1. **Mean:** The mean is a commonly used aggregate function for target encoding. It provides a balanced representation of the target variable within each category. It is suitable when the distribution of the target variable is relatively symmetric and there are no extreme outliers.

2. **Sum:** Summing the target variable values within each category can be useful when the target variable represents a count or a cumulative measure. It may be suitable for problems where the cumulative effect or the total occurrence is important.

3. **Count:** Counting the occurrences of each category in the target variable can be valuable when you want to capture the frequency or prevalence of each category. This can be particularly useful for imbalanced datasets or when the frequency of a category is informative.
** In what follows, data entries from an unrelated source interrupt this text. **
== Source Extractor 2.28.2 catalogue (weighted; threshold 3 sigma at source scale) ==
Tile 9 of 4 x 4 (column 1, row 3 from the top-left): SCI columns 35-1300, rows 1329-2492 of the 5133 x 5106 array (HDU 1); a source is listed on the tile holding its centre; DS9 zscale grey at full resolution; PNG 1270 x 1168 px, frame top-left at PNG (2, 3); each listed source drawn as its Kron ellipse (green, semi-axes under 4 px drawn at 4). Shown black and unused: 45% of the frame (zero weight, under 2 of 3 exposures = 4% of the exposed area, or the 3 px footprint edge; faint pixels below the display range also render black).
4. **Median:** The median can be a robust alternative to the mean, especially if the target variable is skewed or contains outliers. It provides a measure of the central tendency that is less influenced by extreme values.
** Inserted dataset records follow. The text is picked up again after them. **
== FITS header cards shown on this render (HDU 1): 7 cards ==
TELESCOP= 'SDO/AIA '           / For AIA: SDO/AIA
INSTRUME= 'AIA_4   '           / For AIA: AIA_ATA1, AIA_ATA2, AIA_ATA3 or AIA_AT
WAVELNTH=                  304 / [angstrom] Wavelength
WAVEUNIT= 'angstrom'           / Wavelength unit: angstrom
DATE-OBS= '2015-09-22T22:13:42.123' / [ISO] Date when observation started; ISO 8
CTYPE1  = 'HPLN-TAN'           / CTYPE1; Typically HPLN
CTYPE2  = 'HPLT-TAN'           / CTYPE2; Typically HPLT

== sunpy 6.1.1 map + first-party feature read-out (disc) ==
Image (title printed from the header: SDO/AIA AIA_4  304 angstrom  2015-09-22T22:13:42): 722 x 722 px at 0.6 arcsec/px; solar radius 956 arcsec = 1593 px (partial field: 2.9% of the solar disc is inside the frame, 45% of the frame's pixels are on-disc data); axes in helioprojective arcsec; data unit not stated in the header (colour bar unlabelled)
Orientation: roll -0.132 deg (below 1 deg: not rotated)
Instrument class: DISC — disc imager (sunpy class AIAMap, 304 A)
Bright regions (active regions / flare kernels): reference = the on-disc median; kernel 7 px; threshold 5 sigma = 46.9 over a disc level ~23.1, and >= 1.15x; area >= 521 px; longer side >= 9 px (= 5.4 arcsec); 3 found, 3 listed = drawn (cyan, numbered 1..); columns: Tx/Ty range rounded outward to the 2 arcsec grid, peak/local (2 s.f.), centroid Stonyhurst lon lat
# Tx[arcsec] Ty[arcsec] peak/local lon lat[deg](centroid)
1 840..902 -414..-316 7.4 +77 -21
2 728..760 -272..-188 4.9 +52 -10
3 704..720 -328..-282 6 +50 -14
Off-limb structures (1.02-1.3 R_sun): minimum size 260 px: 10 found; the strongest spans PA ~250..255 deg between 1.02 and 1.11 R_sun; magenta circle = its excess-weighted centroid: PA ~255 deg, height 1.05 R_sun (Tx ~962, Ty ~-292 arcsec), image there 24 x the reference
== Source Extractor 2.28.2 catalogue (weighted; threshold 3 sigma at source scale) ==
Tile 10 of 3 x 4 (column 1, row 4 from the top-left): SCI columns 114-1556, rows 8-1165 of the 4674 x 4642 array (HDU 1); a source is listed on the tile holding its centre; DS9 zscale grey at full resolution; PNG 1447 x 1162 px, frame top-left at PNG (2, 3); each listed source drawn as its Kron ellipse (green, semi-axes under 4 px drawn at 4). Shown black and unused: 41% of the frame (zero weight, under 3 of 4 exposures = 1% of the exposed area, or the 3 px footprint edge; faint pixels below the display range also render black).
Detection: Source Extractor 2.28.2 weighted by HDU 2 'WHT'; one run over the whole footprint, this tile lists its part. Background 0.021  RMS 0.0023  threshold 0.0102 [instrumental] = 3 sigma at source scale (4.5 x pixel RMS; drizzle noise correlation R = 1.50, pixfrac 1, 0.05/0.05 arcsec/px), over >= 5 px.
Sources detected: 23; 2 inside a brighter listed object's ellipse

5. **Min/Max:** Using the minimum or maximum value of the target variable within each category can be relevant when you want to capture the extreme values or boundaries of the target variable for each category.

These are just a few examples of aggregate functions you can consider. The choice also depends on the specific characteristics of your dataset and the problem at hand. You can also explore other aggregate functions such as `standard deviation`, `percentile`, or any custom function that captures meaningful information about the relationship between the categorical variable and the target variable.

To select the best aggregate function, you can try multiple options and evaluate the impact on your model's performance. You can use validation techniques, such as cross-validation, to compare the performance of different encoding methods and choose the one that improves your model's accuracy, precision, recall, or other relevant metrics based on your problem domain.